Weak from hunger and exhaustion, members of the Willie company started from the base of Rocky Ridge early on the morning of October 23. William and Jane James, along with their children, started a little bit later because William and his oldest son, 14-year-old Reuben, helped bury two people who had died the previous day. Soon after the burial service, daughter Sarah James, age 19, led five younger siblings ahead to catch up with the rest of the company. They pulled the family’s lighter handcart.
When the burial work was finished, William, Jane, and Reuben set out, with Jane and Reuben pulling the family’s heavier cart. As William tried to follow, he collapsed in the snow. For the previous several weeks, he had been in declining health.
With Jane’s help, he tried to raise himself up but couldn’t do it. William assured Jane that he just needed to rest and asked her to go ahead and catch up with their children, so she left Reuben with his father and continued forward.

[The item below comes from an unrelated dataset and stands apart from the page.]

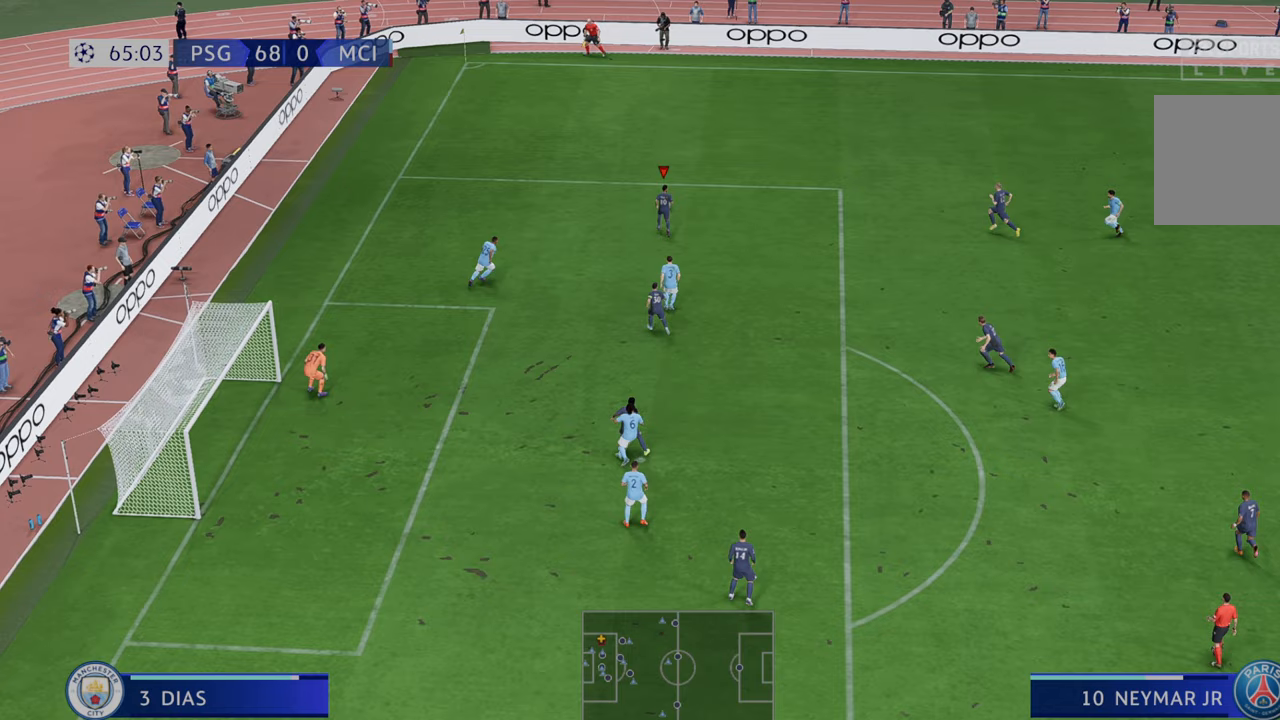
{"buttons": ["R2"], "left_stick": "down-right", "right_stick": "center", "events": [[50, "L1", "up"], [100, "A", "up"]]}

Eventually, Jane met up with her children on the bank of an icy creek. When Jane and her children reached camp that night, they asked if anyone knew about William and Reuben. No one did. At about midnight, some of the rescuers went back on the trail to help those who lagged behind. “We felt that they would come with the next group,” Sarah wrote. “All night we waited for word.” Mary Ann, a younger sister, remembered. “We watched and listened for their coming, hoping and praying for the best.”